Internationally-recognised University of Queensland anatomist Dr Walter Wood received a 2015 Australia Day Award for his achievements during a 40-year career in anatomy at UQ.
Dr Wood was awarded a Medal of the Order of Australia (OAM) General Division for service to medical education and to the community.
Now retired, Dr Wood said he had received a great deal of satisfaction for many decades from passing on his love of anatomy to students, his greatest achievement being his work with the UQ Medical Anatomy Program, which is part of the School of Biomedical Sciences.
“Anatomy is not just following text book pictures,” Dr Wood said.
“There has been a great deal of pressure, from the 1970s through to the present day, for Australian universities to move away from human body dissection, which I strongly resisted.
“It’s all very well for students to look at anatomical images in atlases or on computers but it is vitally important that they initially have experience with the dissected body and/or body parts.

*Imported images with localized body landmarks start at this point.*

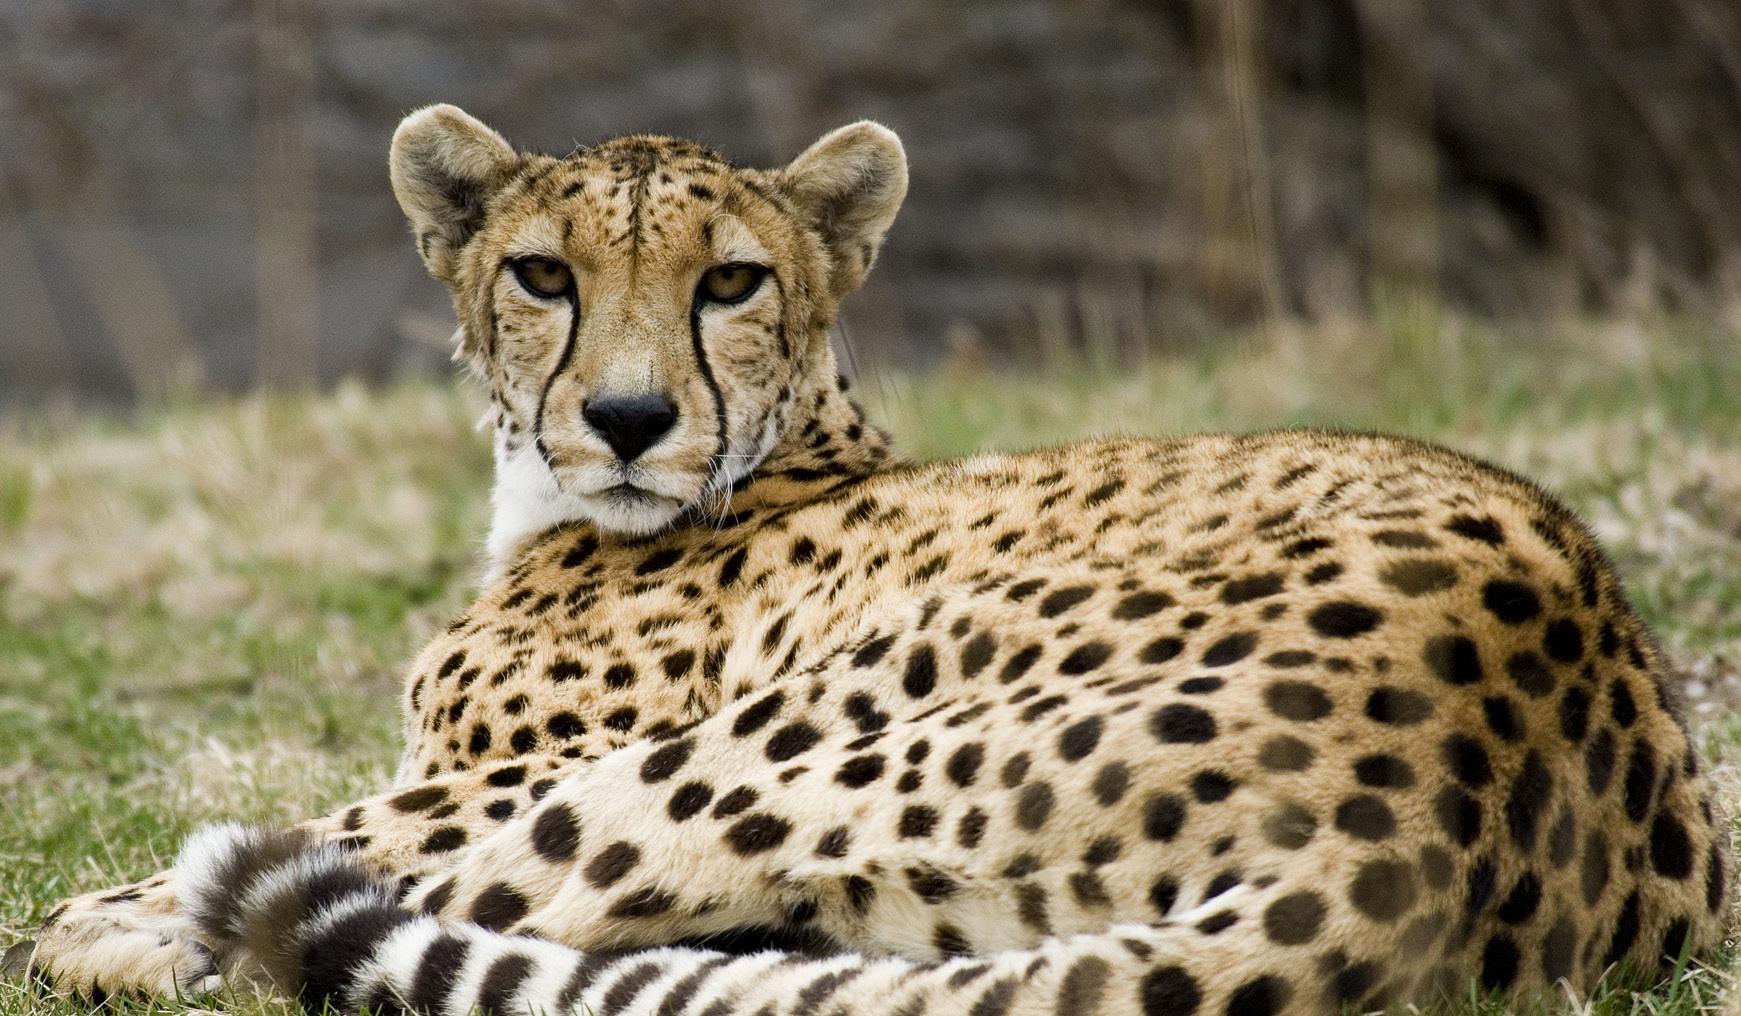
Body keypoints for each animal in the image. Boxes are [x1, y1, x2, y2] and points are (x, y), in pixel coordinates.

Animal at [7, 104, 1730, 1016]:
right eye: (544, 276)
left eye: (733, 283)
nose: (627, 419)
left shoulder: (514, 759)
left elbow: (300, 835)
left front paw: (107, 920)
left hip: (740, 757)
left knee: (457, 894)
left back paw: (133, 940)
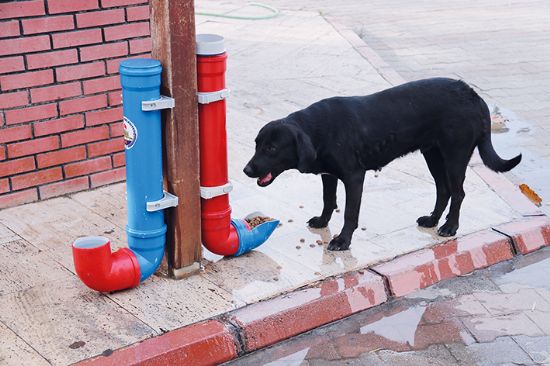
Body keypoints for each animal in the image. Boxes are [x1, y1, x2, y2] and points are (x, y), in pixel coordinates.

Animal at [244, 78, 524, 250]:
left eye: (271, 148)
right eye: (256, 144)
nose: (246, 170)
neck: (318, 130)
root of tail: (472, 94)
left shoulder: (354, 177)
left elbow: (349, 212)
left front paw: (342, 241)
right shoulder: (329, 175)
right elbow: (328, 201)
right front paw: (323, 222)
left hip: (455, 156)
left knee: (458, 192)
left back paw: (449, 226)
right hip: (432, 155)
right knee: (443, 190)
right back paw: (432, 220)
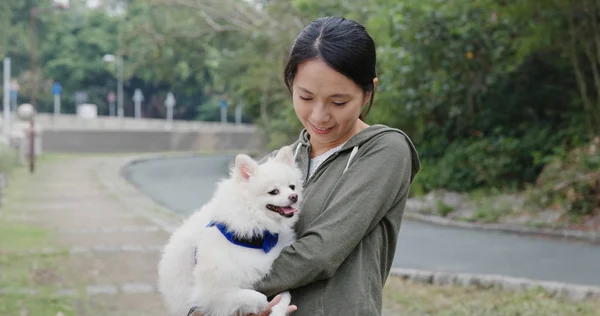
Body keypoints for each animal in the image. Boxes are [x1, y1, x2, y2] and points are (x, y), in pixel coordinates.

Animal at [157, 147, 302, 316]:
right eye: (274, 191)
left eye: (292, 187)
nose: (294, 196)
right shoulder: (211, 293)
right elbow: (257, 296)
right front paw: (263, 305)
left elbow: (285, 294)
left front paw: (279, 310)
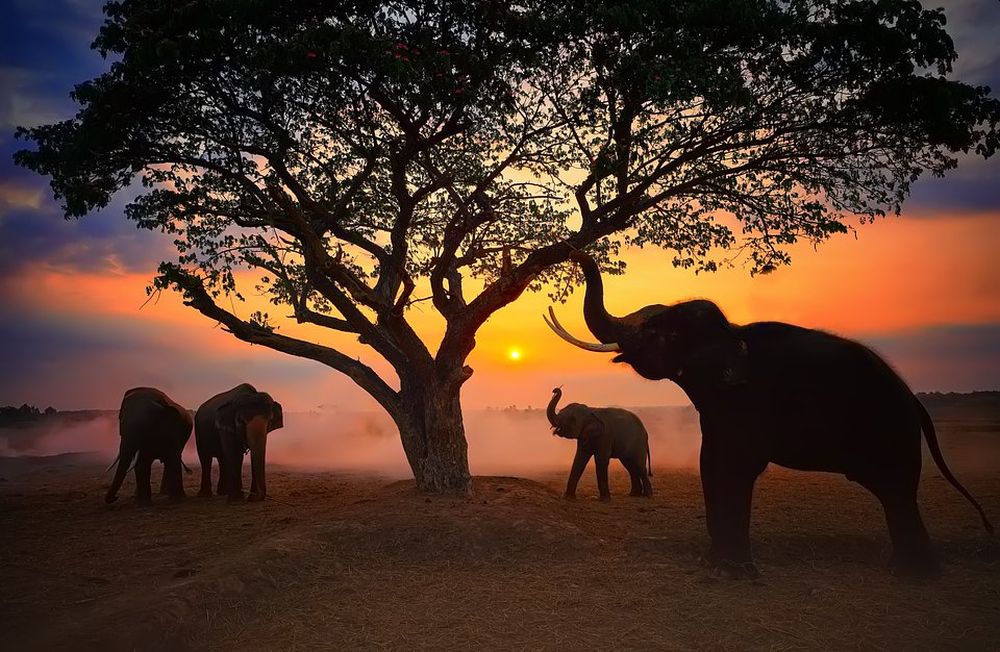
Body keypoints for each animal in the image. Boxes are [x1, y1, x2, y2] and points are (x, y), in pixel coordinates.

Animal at [548, 252, 992, 580]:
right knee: (894, 494)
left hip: (891, 431)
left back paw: (914, 575)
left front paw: (733, 573)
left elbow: (735, 467)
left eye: (663, 332)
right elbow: (711, 464)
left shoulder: (749, 403)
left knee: (898, 492)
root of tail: (914, 401)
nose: (568, 246)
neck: (732, 331)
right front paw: (715, 565)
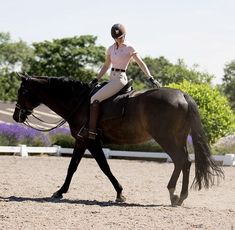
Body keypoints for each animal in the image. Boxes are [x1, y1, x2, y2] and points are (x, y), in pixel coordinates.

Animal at [12, 74, 224, 206]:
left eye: (22, 92)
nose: (16, 116)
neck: (80, 102)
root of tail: (182, 94)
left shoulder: (91, 142)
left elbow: (104, 167)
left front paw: (120, 193)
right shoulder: (81, 141)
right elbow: (72, 167)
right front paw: (60, 191)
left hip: (167, 139)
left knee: (180, 161)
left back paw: (173, 193)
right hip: (177, 139)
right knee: (185, 163)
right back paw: (180, 196)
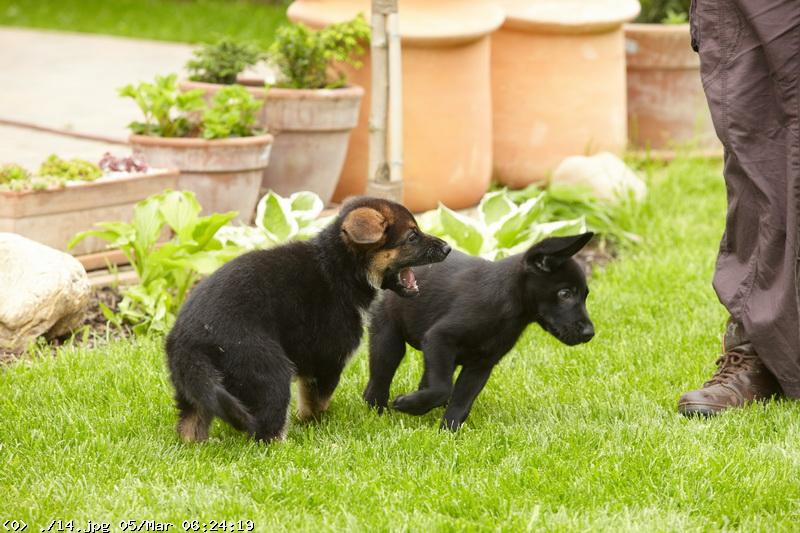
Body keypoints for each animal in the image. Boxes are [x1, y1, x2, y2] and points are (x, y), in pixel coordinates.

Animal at [165, 197, 451, 442]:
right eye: (412, 236)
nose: (448, 248)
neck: (341, 267)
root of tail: (189, 341)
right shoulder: (328, 358)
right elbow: (318, 399)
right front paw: (314, 423)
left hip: (194, 385)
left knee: (191, 423)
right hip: (268, 369)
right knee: (265, 429)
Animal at [363, 232, 595, 430]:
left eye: (585, 295)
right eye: (565, 293)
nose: (589, 333)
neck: (508, 302)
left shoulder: (481, 365)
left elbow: (460, 403)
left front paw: (447, 433)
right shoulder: (439, 338)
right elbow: (442, 389)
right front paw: (407, 404)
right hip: (389, 341)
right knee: (378, 382)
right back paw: (378, 412)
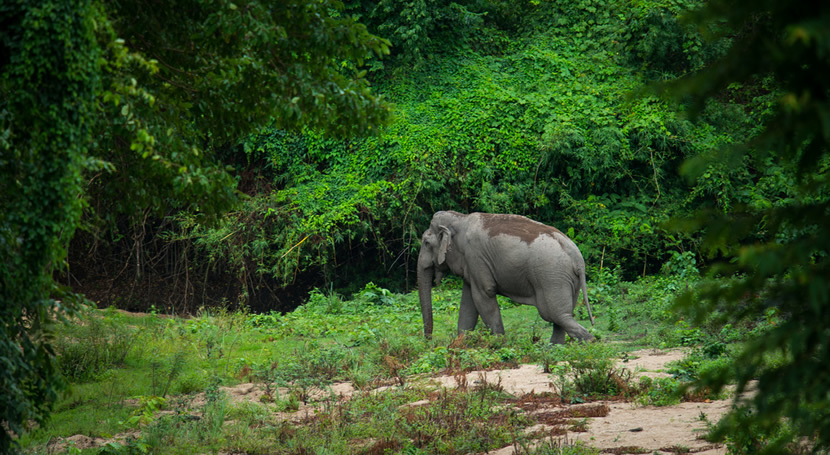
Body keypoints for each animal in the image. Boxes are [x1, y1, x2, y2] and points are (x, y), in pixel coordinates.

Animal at [420, 212, 596, 344]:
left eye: (426, 242)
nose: (429, 341)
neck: (461, 218)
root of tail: (578, 259)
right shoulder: (471, 264)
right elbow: (468, 304)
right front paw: (461, 345)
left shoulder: (476, 257)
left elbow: (483, 295)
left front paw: (498, 344)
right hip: (568, 280)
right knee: (562, 315)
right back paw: (553, 348)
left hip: (551, 277)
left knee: (555, 314)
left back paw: (588, 342)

“They need to handle the structures and get a true three-dimensional idea of what they are like, as well as developing an appreciation of the breadth of human variation, as every individual body is different.”
In the early 1980s Dr Wood initiated the first micro-computer based self-assessment testing system for medical anatomy students in Australia, and since 1973 he has been closely involved with UQ’s Anatomy Body Donor Program.
“The contribution that donors and their families make to the university is of enormous value and I was honoured to have been the founder and inaugural Chairman of the annual UQ Body Donor Thanksgiving Service in 1992,” Dr Woods said.
“It was one the highlights of my life at the university to have been able to accomplish that, and to receive such positive feedback from relatives and friends of donors.”
Dr Wood’s other achievements during his time at UQ include pioneering forensic anthropology and skeletal identification studies at an undergraduate and postgraduate level.
He has been an honorary consultant to Queensland Health’s Forensic Science Section and the Queensland Police Service in the identification of unknown human skeletal remains.
Dr Wood’s strong sense of community service has continued into retirement and his OAM citation also acknowledges his fundraising efforts through his annual Christmas Lights display at his home in Kenmore.
“My wife and I first won the Best Christmas Lighting Display in the Brisbane Christmas Lights Competition in 1992 and we went on to win the award for 21 consecutive years,” Dr Wood said.
“It’s a great thrill for us both and we have also collected voluntary donations from visitors for the Mater Little Miracles Appeal. We’ve collected more than $73,000 over the years and that stimulates us to continue with our annual display.”
The full citation for Dr Wood’s Medal of the Order of Australia award can be found at the Australia Day Honours List on the Governor General’s website.
The 2015 UQ Body Donor Thanksgiving Service will be held on Thursday 29th October.